The Tel Aviv City Council held a discussion yesterday on a handful of building plans that, if approved, would effectively transform some of the city’s most historic areas beyond recognition.
The discussion, which council members described as “fateful” and “dramatic,” drew a large number of city residents, eager to have a say in the planning of their neighborhoods.
However, the discussion was conducted in a manner that seemed to exclude the public, while avoiding a serious discussion of the city’s future development.
The plans under discussion included the widening of Yitzchak Elchanan Street, north of Neveh Tzedek, as well as the new Mesila Highway, south of the neighborhood.
Both are plans for new roads, lined with skyscrapers, that together would form a ring of traffic and tall buildings around Neveh Tzedek, one of Tel Aviv’s oldest and most charming (and richest) neighborhoods.
When connected with the Shlavim Highway, another highway + tall buildings plan that the city is promoting east of Jaffa, the plans would create a major new traffic artery, channelling cars from the Holon Interchange south of the city to a series of new parking lots along Rothschild Boulevard.
From the beginning, it was obvious that there would be no real and honest discussion at the meeting, which was held to discuss several appeals against the plans submitted by council members.
Instead of being held in the usual City Council hall, the discussion took place in a small meeting room on the 12th floor of the municipality building.
Dozens of residents, refused entry on the grounds that there was not enough space, speculated that the meeting was deliberately held in a small space in order to keep them out.
When they were finally let in, over an hour into the meeting, the residents made their presence felt with catcalls and hearty applause for council members that spoke out in opposition to the plans.
Left: Dozens of angry residents were initially denied entry into the meeting, on the grounds that there was not enough space for the public. (Photo by Jesse Fox)
Opponents of the plans claimed that they would necessitate the destruction of two schools near Neveh Tzedek, form a “separation wall” of concrete buildings between south neighborhoods instead of connecting them and ruin the character of neighborhoods slated for preservation.
The Mesila Highway, a three-story right-of-way (a subway line and an underground highway below street level, with a park on surface) was criticized as unrealistic and unlikely to ever actually take shape.
The plans themselves were only drawn up after a higher planning committee ordered Tel Aviv to formulate a comprehensive planning document, instead of haphazardly promoting a collection of individual building plans and roads, as it had done until then.
The city presented and approved the comprehensive plan recently, resulting in several appeals.
The plan, which was neither printed nor submitted for public review, was only presented halfway through the meeting, on the request of a council member.
Several neighborhood representatives criticized the plan as being superficial, unprofessional and hastily put together.

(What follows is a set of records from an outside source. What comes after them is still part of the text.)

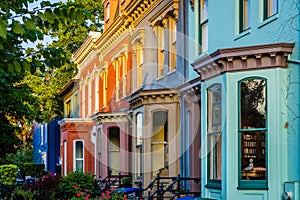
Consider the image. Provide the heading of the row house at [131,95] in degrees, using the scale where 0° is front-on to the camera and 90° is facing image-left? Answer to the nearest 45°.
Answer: approximately 45°

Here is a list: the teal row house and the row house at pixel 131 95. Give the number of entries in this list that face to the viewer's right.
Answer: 0

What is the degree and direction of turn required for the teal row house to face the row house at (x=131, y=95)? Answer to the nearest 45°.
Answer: approximately 135° to its right
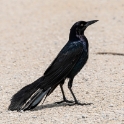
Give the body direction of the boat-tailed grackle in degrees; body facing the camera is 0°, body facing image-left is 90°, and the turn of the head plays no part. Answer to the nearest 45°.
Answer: approximately 270°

The documents contained no serious discussion, for example, of the effects that the tall buildings would have on breezes, or of where their shadows would fall.
Apparently, no one thought about where all of the new residents’ children would go to school, or what effect their cars would have on the already traffic-clogged area. Some council members pointed out that the new residential buildings, in all likelihood populated largely by foreign residents, would add little to the fabric of life in that part of the city.

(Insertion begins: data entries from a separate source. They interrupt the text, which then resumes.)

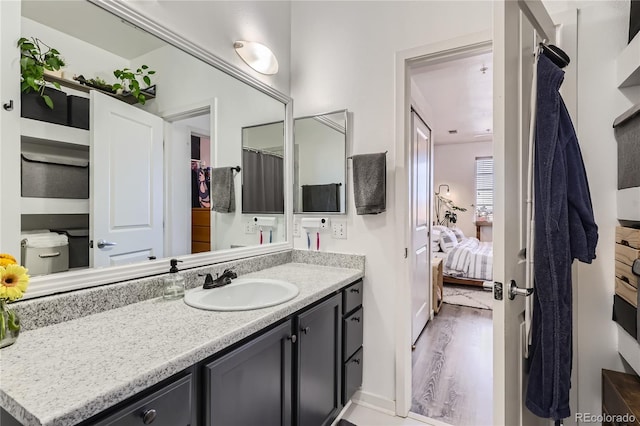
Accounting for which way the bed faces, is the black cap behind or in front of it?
in front

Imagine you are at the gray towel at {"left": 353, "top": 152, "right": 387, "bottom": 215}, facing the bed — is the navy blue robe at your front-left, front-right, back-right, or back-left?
back-right

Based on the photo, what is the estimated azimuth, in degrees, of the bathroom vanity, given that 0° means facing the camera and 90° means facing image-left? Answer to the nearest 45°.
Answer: approximately 315°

Only after the meeting ended did it become clear that someone had actually drawn up an alternative plan, in which the thousands of housing units proposed by the city would be built in low-rise buildings instead of skyscrapers. No one had mentioned this alternative during the meeting itself, although neighborhood representatives had expressed their clear preference for such an alternative.
After all sides’ claims were presented, Deputy Mayor Doron Sapir, who chaired the meeting, declared a closed discussion and asked all observers to leave.
In the end, the plans will probably be approved. That’s the way it is in Tel Aviv – Mayor Ron Huldai demands strict discipline from members of his coalition, and he knows that he can easily find the votes to pass any proposal he likes.
The fact that so many major new roads (accompanied, of course, by parking lots, giant intersections, gas stations, etc.) are being approved in southern Tel Aviv speaks volumes about the city’s planning policy. Increasingly, the mythical light rail, which is still not even close to implementation, is looking like a smoke screen.
The bottom line is that the city backed itself into a corner. By encouraging developers to buy up large plots of land in an area of the city that it thought no one cared about, city planners found themselves with a series of plans for tall buildings in an area where no other building rises above four stories.
By promoting skyscrapers around Neveh Tzedek, the city found itself antagonizing a hornet’s nest of wealthy and well-connected citizens. And by excluding opinionated residents from most of the planning process, the city found itself with an uncompromising front of opposition that no longer believes a single word uttered by its officials.
While the future of the area remains unclear, there is still reason for optimism. Politicians are slow learners, preferring a bitter fight to the end over an agreed-upon compromise. However, a line in the sand has been drawn by residents and activists in the city, and a new kind of politics is slowly taking shape in the city.